Retourner là-bas et jeter un coup d’œil ? Si je revenais en courant pour ouvrir un coffre avec un cadavre encore tiède à l’intérieur, je risquais de me faire remarquer. En prenant les cartes et le passeport, j’avais espéré un peu retarder l’identification du corps, ce qui me donnait autant d’avance pour prendre le large. Mais… un moment. Oui… le passeport et la carte du Diner’s Club étaient tous les deux au nom d’« Adolf Belsen ». L’American Express appartenait à un certain « Albert Beaumont », la banque de Hong Kong mentionnait « Arthur Bookman », tandis que la MasterCard était établie au nom d’un certain « Archibald Buchanan ».
J’ai « reconstitué » le crime : Beaumont-Bookman-Buchanan venait à peine d’ouvrir le coffre lorsque Belsen l’avait assailli par-derrière, jeté dans le coffre avant d’utiliser sa propre carte du Diner’s pour refermer. Puis il avait disparu à toute allure.
Oui, en théorie, c’était parfait… Et pour brouiller un peu plus les pistes, j’ai remis les papiers et les cartes de crédit dans mon propre portefeuille. Quant au passeport de « Belsen », je l’ai gardé sur moi.

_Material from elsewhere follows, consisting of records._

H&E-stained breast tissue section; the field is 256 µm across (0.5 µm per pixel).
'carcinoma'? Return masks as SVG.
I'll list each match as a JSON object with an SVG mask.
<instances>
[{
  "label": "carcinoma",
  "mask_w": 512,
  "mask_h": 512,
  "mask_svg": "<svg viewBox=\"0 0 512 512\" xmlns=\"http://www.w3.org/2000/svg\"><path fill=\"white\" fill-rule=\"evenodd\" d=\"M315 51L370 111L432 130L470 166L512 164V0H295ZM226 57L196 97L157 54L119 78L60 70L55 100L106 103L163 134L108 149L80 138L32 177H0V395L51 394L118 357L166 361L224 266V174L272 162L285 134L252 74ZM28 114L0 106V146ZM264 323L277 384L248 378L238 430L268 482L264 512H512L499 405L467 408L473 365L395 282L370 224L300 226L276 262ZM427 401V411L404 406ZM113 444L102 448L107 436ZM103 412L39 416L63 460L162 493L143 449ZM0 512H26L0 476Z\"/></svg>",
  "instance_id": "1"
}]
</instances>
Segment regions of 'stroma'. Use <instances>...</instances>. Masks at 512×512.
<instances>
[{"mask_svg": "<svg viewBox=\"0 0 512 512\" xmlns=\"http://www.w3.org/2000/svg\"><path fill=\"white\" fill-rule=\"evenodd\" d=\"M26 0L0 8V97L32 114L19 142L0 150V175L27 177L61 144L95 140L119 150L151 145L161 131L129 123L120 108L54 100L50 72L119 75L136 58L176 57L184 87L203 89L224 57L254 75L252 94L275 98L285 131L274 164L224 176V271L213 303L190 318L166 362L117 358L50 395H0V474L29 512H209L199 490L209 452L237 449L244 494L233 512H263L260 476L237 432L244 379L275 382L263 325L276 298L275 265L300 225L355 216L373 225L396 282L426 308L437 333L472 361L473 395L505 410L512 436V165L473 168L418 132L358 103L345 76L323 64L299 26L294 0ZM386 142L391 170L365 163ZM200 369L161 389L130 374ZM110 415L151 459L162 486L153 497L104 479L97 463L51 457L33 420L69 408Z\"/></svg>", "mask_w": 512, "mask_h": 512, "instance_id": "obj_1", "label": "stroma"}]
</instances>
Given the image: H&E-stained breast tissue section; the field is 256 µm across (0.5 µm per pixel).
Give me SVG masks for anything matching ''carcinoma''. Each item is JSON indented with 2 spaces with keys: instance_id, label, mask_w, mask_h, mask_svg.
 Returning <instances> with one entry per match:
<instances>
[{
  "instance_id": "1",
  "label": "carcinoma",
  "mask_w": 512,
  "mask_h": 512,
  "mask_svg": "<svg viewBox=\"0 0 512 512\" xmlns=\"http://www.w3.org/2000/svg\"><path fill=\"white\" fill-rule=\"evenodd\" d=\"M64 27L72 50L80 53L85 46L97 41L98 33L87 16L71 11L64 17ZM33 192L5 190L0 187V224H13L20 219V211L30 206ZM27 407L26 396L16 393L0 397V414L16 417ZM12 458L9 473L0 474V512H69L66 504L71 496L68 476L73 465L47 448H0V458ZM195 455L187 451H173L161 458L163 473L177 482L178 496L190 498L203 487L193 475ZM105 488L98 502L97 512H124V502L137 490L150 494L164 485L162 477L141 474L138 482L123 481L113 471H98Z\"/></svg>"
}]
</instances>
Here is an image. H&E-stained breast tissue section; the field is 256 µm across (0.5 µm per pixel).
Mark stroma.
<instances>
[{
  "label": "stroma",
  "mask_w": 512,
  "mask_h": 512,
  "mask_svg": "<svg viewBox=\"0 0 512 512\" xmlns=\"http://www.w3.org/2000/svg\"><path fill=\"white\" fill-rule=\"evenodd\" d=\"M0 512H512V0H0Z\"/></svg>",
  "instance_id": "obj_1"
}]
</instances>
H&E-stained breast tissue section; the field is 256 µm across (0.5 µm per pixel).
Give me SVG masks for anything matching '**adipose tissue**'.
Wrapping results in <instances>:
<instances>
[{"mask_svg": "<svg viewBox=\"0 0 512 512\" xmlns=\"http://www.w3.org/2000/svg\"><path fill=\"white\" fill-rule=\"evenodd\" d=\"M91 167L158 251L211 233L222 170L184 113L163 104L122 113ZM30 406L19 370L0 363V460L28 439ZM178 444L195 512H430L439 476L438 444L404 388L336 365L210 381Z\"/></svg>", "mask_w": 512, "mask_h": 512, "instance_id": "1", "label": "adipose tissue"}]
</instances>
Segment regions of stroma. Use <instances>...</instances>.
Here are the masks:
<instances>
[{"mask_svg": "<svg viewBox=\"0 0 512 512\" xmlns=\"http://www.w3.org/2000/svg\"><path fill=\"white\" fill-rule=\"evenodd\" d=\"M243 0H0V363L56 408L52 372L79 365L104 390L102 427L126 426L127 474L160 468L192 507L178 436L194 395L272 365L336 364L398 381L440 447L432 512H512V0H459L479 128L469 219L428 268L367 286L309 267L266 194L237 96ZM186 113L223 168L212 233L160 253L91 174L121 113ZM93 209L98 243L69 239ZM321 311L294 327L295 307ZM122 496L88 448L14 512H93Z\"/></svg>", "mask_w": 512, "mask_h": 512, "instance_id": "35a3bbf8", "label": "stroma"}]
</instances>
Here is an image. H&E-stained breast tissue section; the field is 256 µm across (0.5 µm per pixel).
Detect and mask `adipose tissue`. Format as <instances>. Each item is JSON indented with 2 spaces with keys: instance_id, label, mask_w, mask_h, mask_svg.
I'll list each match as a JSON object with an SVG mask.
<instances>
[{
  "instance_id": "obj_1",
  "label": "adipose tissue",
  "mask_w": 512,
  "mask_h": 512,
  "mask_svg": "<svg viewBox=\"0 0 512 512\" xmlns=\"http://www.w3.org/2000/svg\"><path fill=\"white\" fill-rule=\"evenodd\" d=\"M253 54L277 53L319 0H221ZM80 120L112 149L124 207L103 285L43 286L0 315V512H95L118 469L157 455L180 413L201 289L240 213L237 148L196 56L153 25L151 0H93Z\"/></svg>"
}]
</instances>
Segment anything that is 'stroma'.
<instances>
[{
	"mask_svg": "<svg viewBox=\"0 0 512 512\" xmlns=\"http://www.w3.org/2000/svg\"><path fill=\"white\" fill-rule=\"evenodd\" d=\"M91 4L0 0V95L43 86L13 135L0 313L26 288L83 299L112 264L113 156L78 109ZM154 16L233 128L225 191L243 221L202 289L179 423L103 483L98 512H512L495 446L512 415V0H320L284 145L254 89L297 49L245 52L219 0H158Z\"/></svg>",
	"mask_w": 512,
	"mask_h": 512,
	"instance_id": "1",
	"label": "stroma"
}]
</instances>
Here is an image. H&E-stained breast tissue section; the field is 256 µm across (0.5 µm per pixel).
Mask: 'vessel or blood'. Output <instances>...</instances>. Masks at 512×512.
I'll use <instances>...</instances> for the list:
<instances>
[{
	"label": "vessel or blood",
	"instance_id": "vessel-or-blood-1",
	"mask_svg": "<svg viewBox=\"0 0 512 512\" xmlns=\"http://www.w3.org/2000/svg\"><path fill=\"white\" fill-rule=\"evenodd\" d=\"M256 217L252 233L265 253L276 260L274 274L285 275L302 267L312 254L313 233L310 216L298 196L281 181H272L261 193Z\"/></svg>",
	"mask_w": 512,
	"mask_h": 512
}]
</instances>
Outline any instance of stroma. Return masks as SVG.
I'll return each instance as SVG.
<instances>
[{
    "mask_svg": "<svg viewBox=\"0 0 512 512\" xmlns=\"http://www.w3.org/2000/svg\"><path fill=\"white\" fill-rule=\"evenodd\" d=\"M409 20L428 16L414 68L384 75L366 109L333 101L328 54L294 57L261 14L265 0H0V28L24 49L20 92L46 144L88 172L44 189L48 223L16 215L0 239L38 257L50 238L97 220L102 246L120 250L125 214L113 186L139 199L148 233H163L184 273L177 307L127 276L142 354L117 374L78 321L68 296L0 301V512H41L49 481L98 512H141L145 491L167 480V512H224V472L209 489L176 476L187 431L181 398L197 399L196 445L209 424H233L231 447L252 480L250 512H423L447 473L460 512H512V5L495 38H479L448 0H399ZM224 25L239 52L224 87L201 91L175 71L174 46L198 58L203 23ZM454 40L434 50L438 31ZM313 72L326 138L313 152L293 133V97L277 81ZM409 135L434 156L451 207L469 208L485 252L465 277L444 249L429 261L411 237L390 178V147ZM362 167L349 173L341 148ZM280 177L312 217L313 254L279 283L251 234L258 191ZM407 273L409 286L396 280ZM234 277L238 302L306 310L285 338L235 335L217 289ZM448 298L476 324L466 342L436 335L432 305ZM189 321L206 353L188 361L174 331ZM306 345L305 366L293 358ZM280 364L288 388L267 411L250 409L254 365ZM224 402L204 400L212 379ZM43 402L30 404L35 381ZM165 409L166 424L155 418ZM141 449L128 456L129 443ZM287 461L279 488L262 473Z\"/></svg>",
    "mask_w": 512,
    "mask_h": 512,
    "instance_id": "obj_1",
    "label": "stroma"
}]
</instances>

Je ne pouvais pas me permettre de me laisser fouiller, mais il existe des moyens d’éviter la fouille tels que (liste non limitative) : corruption, trafic d’influence, falsification, substitution et micmac.
Quand j’ai quitté le salon-bains, les passagers de la dernière capsule étaient en train de se rassembler pour former une file d’attente devant les bureaux de Douane, Immigration et Santé, et j’y pris ma place. L’officier de D.I.S. me fit une remarque sur la minceur de mon sac de vol et me posa une question sur l’état du marché noir. Je lui décochai mon regard le plus stupide, celui que j’ai sur mon passeport. Ensuite, il dénicha ce qu’il fallait dans ce même passeport, précisément, et laissa tomber.
Je lui demandai où je pouvais trouver le meilleur hôtel et le meilleur restaurant, et il me répondit qu’il n’était pas censé devoir donner ce genre de conseil mais, ma foi, il pensait au Nairobi Hilton. Pour la cuisine, la meilleure était sans doute celle du Fat Man, juste en face du Hilton, peut-être le meilleur restaurant d’Afrique. Et il me souhaita un bon séjour au Kenya.
Je l’ai remercié. Quelques minutes après, j’étais tout en bas de la montagne, dans la ville, et je n’ai pas tardé à le regretter. Kenya Station est à plus de cinq mille mètres d’altitude. L’air y est ténu et froid. Nairobi est située à une altitude supérieure à celle de Denver, presque aussi haut que Mexico, mais bien moins que le mont Kenya, et à ça proche de l’équateur. L’atmosphère était épaisse et trop chaude. On avait du mal à respirer. En quelques minutes, mes vêtements étaient poisseux de sueur et j’avais les pieds gonflés. En plus, ils me faisaient mal depuis que j’avais retrouvé la pesanteur. J’ai horreur des missions Extra-Terre et encore plus des retours. J’ai fait appel à mon contrôle mental pour m’aider à oublier mes malaises. Tu parles !
Si mon maître en contrôle mental avait passé un peu plus de temps au Kenya et un peu moins dans la position du lotus, ses leçons m’auraient sûrement été plus utiles. Donc, je laissai tomber ce recours pour me concentrer sur le vrai problème : comment trouver rapidement un sauna.